As I turned from Kael's retreating figure, my gaze caught movement near a sleek, lacquered carriage. Lira stood beside it, speaking with a stern-faced butler in immaculate livery. She noticed me looking and immediately broke into a warm smile, waving goodbye. Her earlier seriousness melted away.
"See you next week, Adam!" she called out, her voice bright against the courtyard clamor.
I returned her smile and wave. "Safe travels, Lira!"
Garrick's heavy hand landed on my shoulder almost immediately after. "This way, Ashblade. Replacement steel won't choose itself." He steered me away from the departing crowds towards the large, open-fronted stone building near the training grounds. The rhythmic clang-clang-clang of hammer on anvil grew louder, accompanied by the roar of bellows and the hiss of quenching steel. The air shimmered with heat and smelled of coal smoke, hot metal, and scorched oil.
The school forge was a place of organized chaos. Apprentices sweated at benches, senior smiths worked crafting tables, and weapons in various states of completion lined racks and workbenches. Garrick led me past glowing forges and spark-showering grinding wheels to a section dedicated to finished blades. Racks held everything from simple practice swords to ornate elemental blades crackling with contained power.
"Ashblade doctrine favors resilience over flash," Garrick stated, stopping before a rack of sturdy, unadorned longswords. "Neutral steel. Reliable. Choose one that feels right in the hand."
My gaze swept over the blades. One, seemingly no different from the others, drew my eye. I grasped the leather-wrapped hilt. It felt solid, perfectly balanced. I focused.
[Appraisal: Fire Aspects Standard Long Blade]
[Material: Starfall Iron | Terra Flame Core]
[Affinity: Flame Enhancement]
["Forged to resonate with inherent fire affinities, amplifying focus and thermal output."]

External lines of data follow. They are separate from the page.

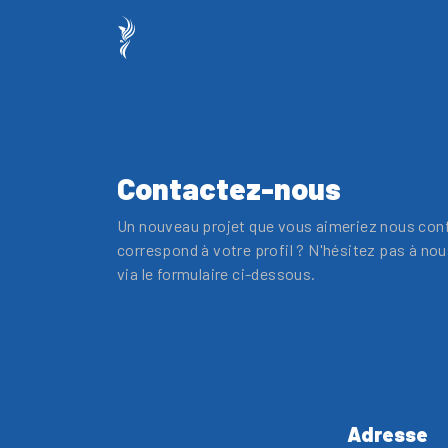
Contactez-nous
Un nouveau projet que vous aimeriez nous conf
correspond à votre profil ? N'hésitez pas à no
via le formulaire ci-dessous.
Adresse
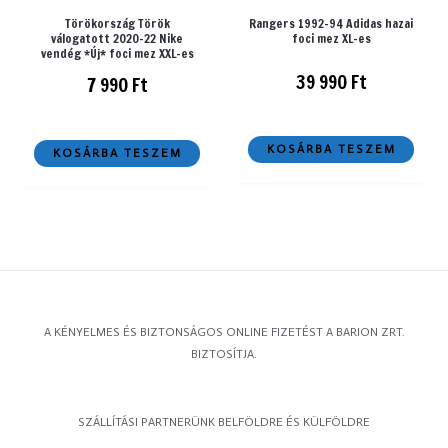
Törökország Török
Rangers 1992-94 Adidas hazai
válogatott 2020-22 Nike
foci mez XL-es
vendég *Új* foci mez XXL-es
39 990
Ft
7 990
Ft
KOSÁRBA TESZEM
KOSÁRBA TESZEM
A KÉNYELMES ÉS BIZTONSÁGOS ONLINE FIZETÉST A BARION ZRT.
BIZTOSÍTJA.
SZÁLLÍTÁSI PARTNERÜNK BELFÖLDRE ÉS KÜLFÖLDRE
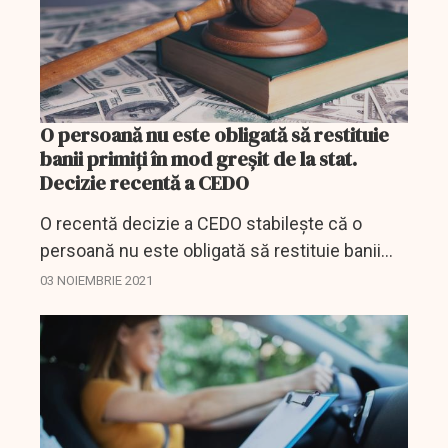
O persoană nu este obligată să restituie
banii primiți în mod greșit de la stat.
Decizie recentă a CEDO
O recentă decizie a CEDO stabilește că o
persoană nu este obligată să restituie banii
primiți în mod eronat de la stat, cu o condiție.
03 NOIEMBRIE 2021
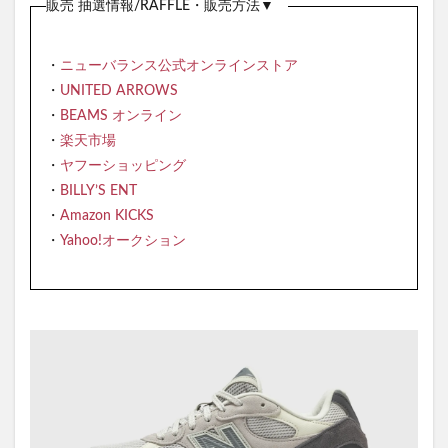
販売 抽選情報/RAFFLE・販売方法▼
・
ニューバランス公式オンラインストア
・
UNITED ARROWS
・
BEAMS オンライン
・
楽天市場
・
ヤフーショッピング
・
BILLY’S ENT
・
Amazon KICKS
・
Yahoo!オークション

As my fingers tightened, a faint, comforting warmth pulsed from the blade into my palm, resonating with the familiar heat deep within me. A single, brief spark, tiny and golden, flickered near the crossguard.
Garrick grunted, tossing me a plain leather scabbard. "Don't lose it. Or break it on something ridiculous before next week."

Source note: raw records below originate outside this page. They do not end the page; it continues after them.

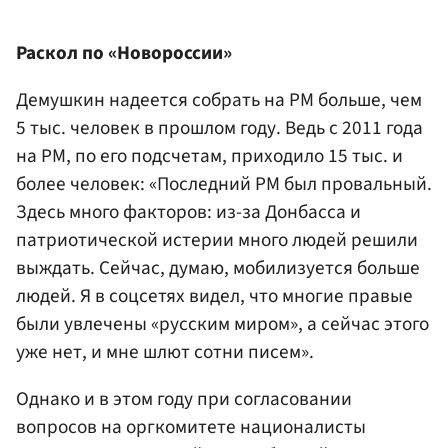
Раскол по «Новороссии»
Демушкин надеется собрать на РМ больше, чем
5 тыс. человек в прошлом году. Ведь с 2011 года
на РМ, по его подсчетам, приходило 15 тыс. и
более человек: «Последний РМ был провальный.
Здесь много факторов: из-за Донбасса и
патриотической истерии много людей решили
выждать. Сейчас, думаю, мобилизуется больше
людей. Я в соцсетях видел, что многие правые
были увлечены «русским миром», а сейчас этого
уже нет, и мне шлют сотни писем».
Однако и в этом году при согласовании
вопросов на оргкомитете националисты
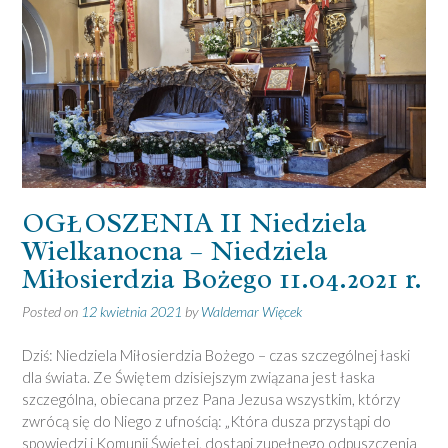
OGŁOSZENIA II Niedziela
Wielkanocna – Niedziela
Miłosierdzia Bożego 11.04.2021 r.
Posted on
12 kwietnia 2021
by
Waldemar Więcek
Dziś: Niedziela Miłosierdzia Bożego – czas szczególnej łaski
dla świata. Ze Świętem dzisiejszym związana jest łaska
szczególna, obiecana przez Pana Jezusa wszystkim, którzy
zwrócą się do Niego z ufnością: „Która dusza przystąpi do
spowiedzi i Komunii Świętej, dostąpi zupełnego odpuszczenia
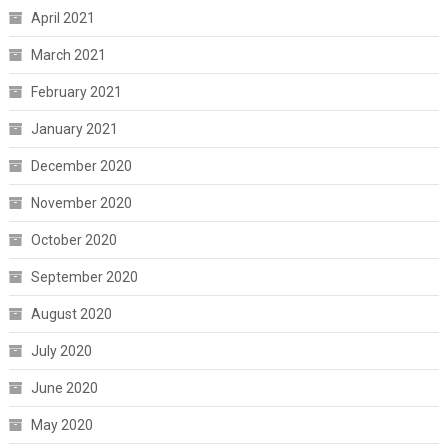
April 2021
March 2021
February 2021
January 2021
December 2020
November 2020
October 2020
September 2020
August 2020
July 2020
June 2020
May 2020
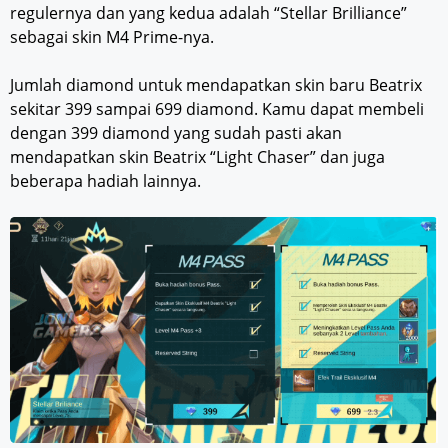
regulernya dan yang kedua adalah “Stellar Brilliance”
sebagai skin M4 Prime-nya.
Jumlah diamond untuk mendapatkan skin baru Beatrix
sekitar 399 sampai 699 diamond. Kamu dapat membeli
dengan 399 diamond yang sudah pasti akan
mendapatkan skin Beatrix “Light Chaser” dan juga
beberapa hadiah lainnya.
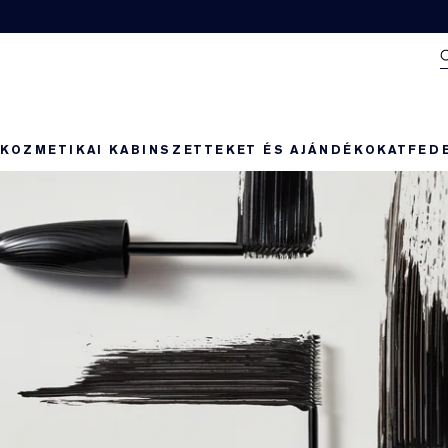
N
KOZMETIKAI KABIN
SZETTEKET ÉS AJÁNDÉKOKAT
FED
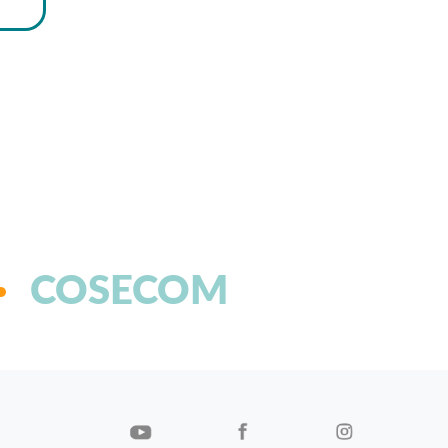
COSECOM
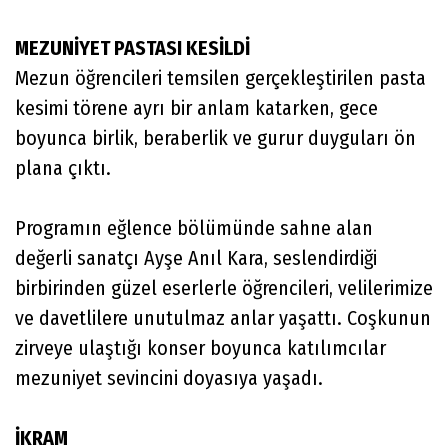
MEZUNİYET PASTASI KESİLDİ
Mezun öğrencileri temsilen gerçekleştirilen pasta
kesimi törene ayrı bir anlam katarken, gece
boyunca birlik, beraberlik ve gurur duyguları ön
plana çıktı.
Programın eğlence bölümünde sahne alan
değerli sanatçı Ayşe Anıl Kara, seslendirdiği
birbirinden güzel eserlerle öğrencileri, velilerimize
ve davetlilere unutulmaz anlar yaşattı. Coşkunun
zirveye ulaştığı konser boyunca katılımcılar
mezuniyet sevincini doyasıya yaşadı.
İKRAM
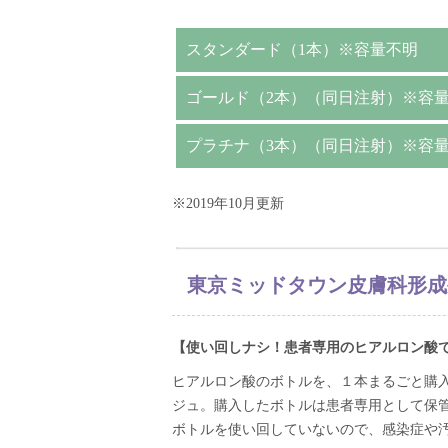
スタンダード（1本）※容量不明
ゴールド（2本）（同日注射）※容
プラチナ（3本）（同日注射）※容
※2019年10月更新
東京ミッドタウン皮膚科形成
【使い回しナシ！患者専用のヒアルロン酸
ヒアルロン酸のボトルを、１本まるごと購
ジュ。購入したボトルは患者専用として保
ボトルを使い回していないので、感染症や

I settled onto the hard bench opposite Garrick in the rattling Academy carriage, the new sword resting across my knees. Storm chirped sleepily from within my knapsack. Pine forests blurred past the window as the carriage climbed into the foothills. Garrick stared out, his profile hard against the passing scenery.
After a long silence, he spoke, his voice a low rumble beneath the clatter of wheels. "Frost."
I blinked. "Sir?"
"The boy. Kael." Garrick didn't turn. "Been wrapped tighter than a siege engine spring since he got here. Barely spoke. Trained alone. Ate alone. Like he was carved from glacier ice and expected to stay frozen." A faint, almost imperceptible snort escaped him. "Then you happen. Dragged him out of his shell. Made him fight beside others. Saw him actually talk to the Vale twins. And now..." Garrick finally glanced at me, a flicker of something like grim amusement in his flinty eyes. "...thanks to you dragging him through hell, the damn ice block finally cracked a little. Saw him watching the carriages leave. Actually looked... human. For a minute." He shook his head, looking back out the window. "Didn't think anything could thaw that one. Suppose I owe you a point for unintended consequences, Ashblade. Try not to make a habit of it."

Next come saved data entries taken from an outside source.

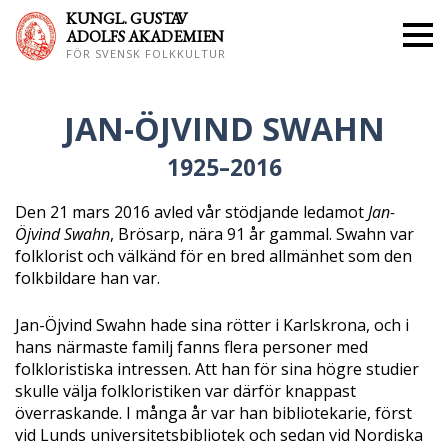
KUNGL. GUS
TAV
ADOLFS AKADEMIEN
FÖR SVENSK FOLKKULTUR
JAN-ÖJVIND SWAHN
1925–2016
Den 21 mars 2016 avled vår stödjande ledamot
Jan-
Öjvind Swahn
, Brösarp, nära 91 år gammal. Swahn var
folklorist och välkänd för en bred allmänhet som den
folkbildare han var.
Jan-Öjvind Swahn hade sina rötter i Karlskrona, och i
hans närmaste familj fanns flera personer med
folkloristiska intressen. Att han för sina högre studier
skulle välja folkloristiken var därför knappast
överraskande. I många år var han bibliotekarie, först
vid Lunds universitetsbibliotek och sedan vid Nordiska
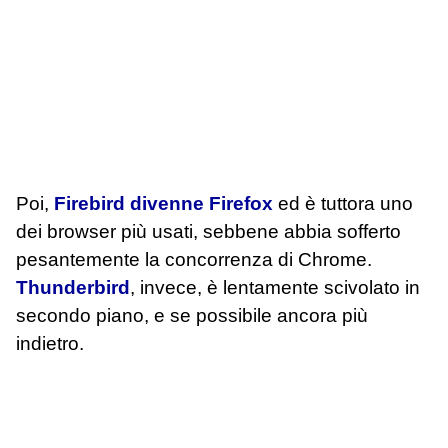
Poi,
Firebird divenne Firefox
ed è tuttora uno
dei browser più usati, sebbene abbia sofferto
pesantemente la concorrenza di Chrome.
Thunderbird
, invece, è lentamente scivolato in
secondo piano, e se possibile ancora più
indietro.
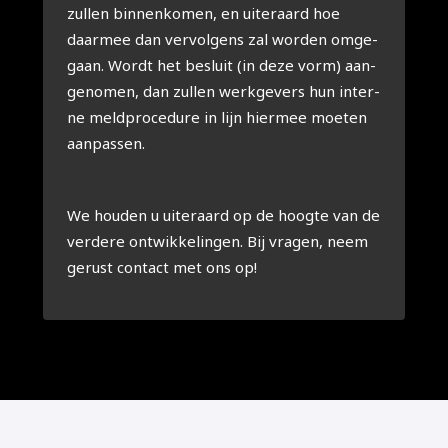
zul­len bin­nen­ko­men, en uiter­aard hoe
daar­mee dan ver­vol­gens zal wor­den omge­
gaan. Wordt het besluit (in deze vorm) aan­
ge­no­men, dan zul­len werk­ge­vers hun inter­
ne meld­pro­ce­du­re in lijn hier­mee moe­ten
aan­pas­sen.
We hou­den u uiter­aard op de hoog­te van de
ver­de­re ont­wik­ke­lin­gen. Bij vra­gen, neem
gerust con­tact met ons op!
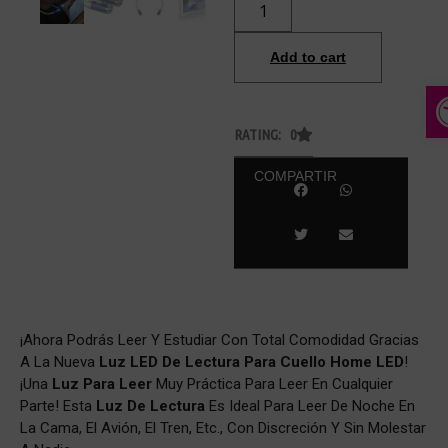
Add to cart
A
RATING: 0
COMPARTIR
¡Ahora Podrás Leer Y Estudiar Con Total Comodidad Gracias
A La Nueva
Luz LED De Lectura Para Cuello Home LED
!
¡Una
Luz Para Leer
Muy Práctica Para Leer En Cualquier
Parte! Esta
Luz De Lectura
Es Ideal Para Leer De Noche En
La Cama, El Avión, El Tren, Etc., Con Discreción Y Sin Molestar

I stared at Garrick, momentarily speechless. My fingers touched the new sword's pommel, the memory of Kael's brittle solitude under the oak tree vivid. The system's text glowed softly in my mind, a silent counterpoint to the Instructor's rare praise:
[Urgent quest to level up]
[EXP: 80/100]
The carriage jolted over a rocky stretch of road. Ahead, beyond the final mountain pass, the familiar smoke of my hometown hearths promised respite, and finally, the sight of my cozy home came into view.